# Clear Fork Reservoir Fishing



## bigbass201 (Oct 26, 2015)

I made my way down to Clear Fork Reservoir. It's been quite a while since I last fished there. I've always loved fishing that lake. It seems like it's getting a lot of pressure. I fished it on a Monday and had plenty of company out there on the lake. I was able to piece a couple things together before the heat got to me. I ended up catching some on topwater, bladed jig, jerkbait, and crankbait. The fishing was better than I expected given the amount of fishing pressure it seemed to be getting. It was good to see some weeds on the lake too!
Click the link if you would like to see the video of the day.


----------



## 3DFishing (Sep 19, 2014)

So is the algae bloom now under control? Last two years make it impossible to fish. They were treating it heavy, but many said it was killing weeds, too. Nice to hear some are back.


----------



## rickerd (Jul 16, 2008)

great video guys.
thank you for sharing.


----------



## bigbass201 (Oct 26, 2015)

3DFishing said:


> So is the algae bloom now under control? Last two years make it impossible to fish. They were treating it heavy, but many said it was killing weeds, too. Nice to hear some are back.

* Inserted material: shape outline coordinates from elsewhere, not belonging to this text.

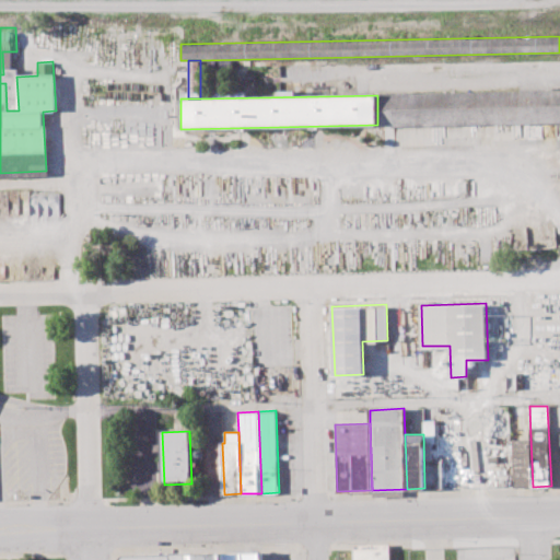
[(512,439),(531,438),(533,487),(514,488),(512,439)]
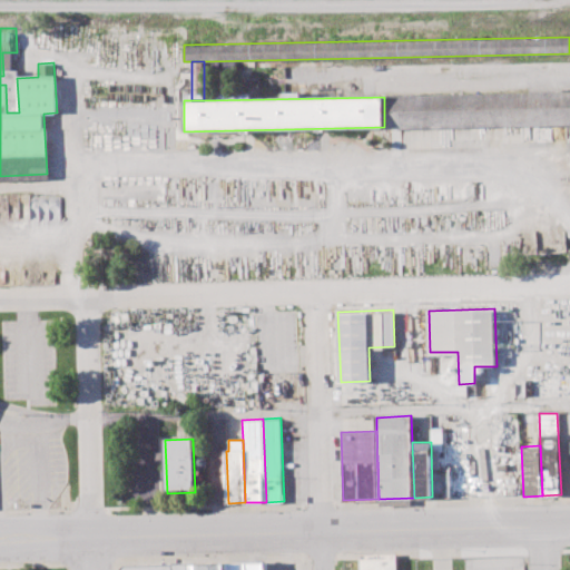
[(396,569),(396,558),(360,559),(360,569),(396,569)]
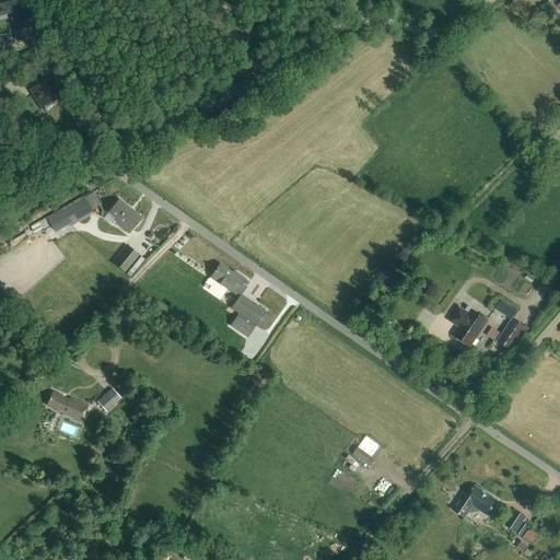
[(8,13),(15,11),(12,0),(0,0),(0,11),(8,10),(8,13)]
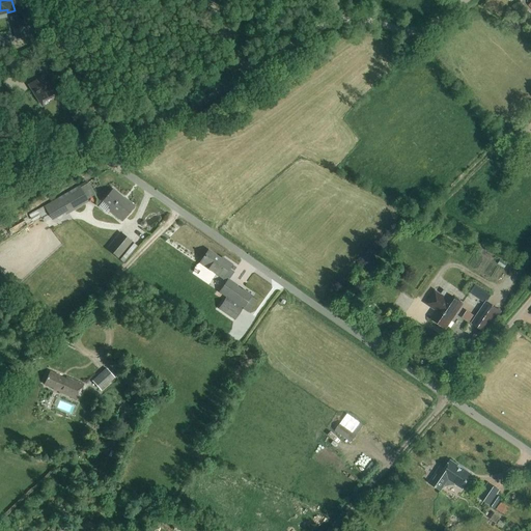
[(27,36),(22,15),(10,17),(16,39),(27,36)]
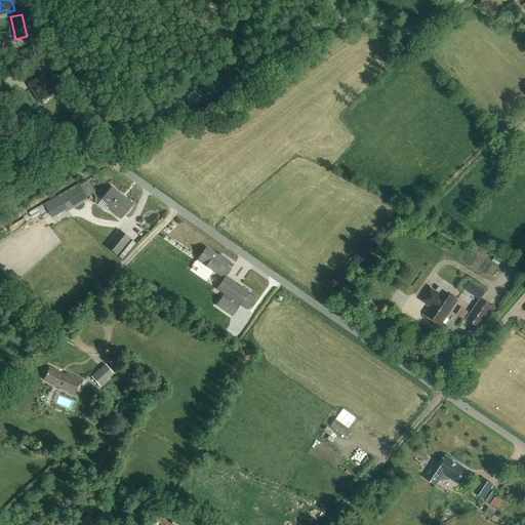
[(43,68),(40,59),(32,64),(35,72),(43,68)]
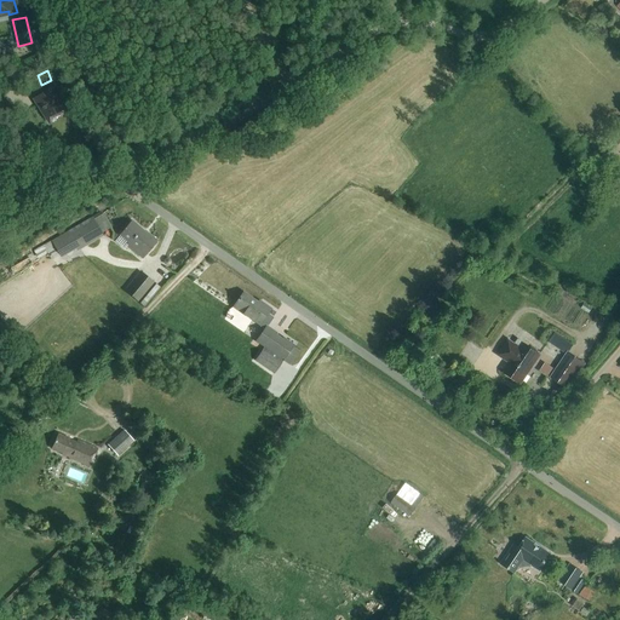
[(50,124),(64,114),(50,90),(34,99),(45,116),(50,124)]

I didn't see any bad areas with algae. I know it was void of weeds last time I was there. This time there were some deeper weeds in 6 to 8 foot. Down by the ramp a couple years ago where that inlet creek comes in was really bad with algae. I didn't see any by the ramp this trip.


----------



## bigbass201 (Oct 26, 2015)

rickerd said:


> great video guys.
> thank you for sharing.


Thanks bud. You been out much this year? I would really like to get over to Mosquito Creek. I hear that is a real good bass lake.


----------



## 3DFishing (Sep 19, 2014)

Thanks. It might be worth the hour drive again. Nice video BTW. Always loved being out there!


----------



## bigbass201 (Oct 26, 2015)

3DFishing said:


> Thanks. It might be worth the hour drive again. Nice video BTW. Always loved being out there!


Thanks man. Let us know how you do.


----------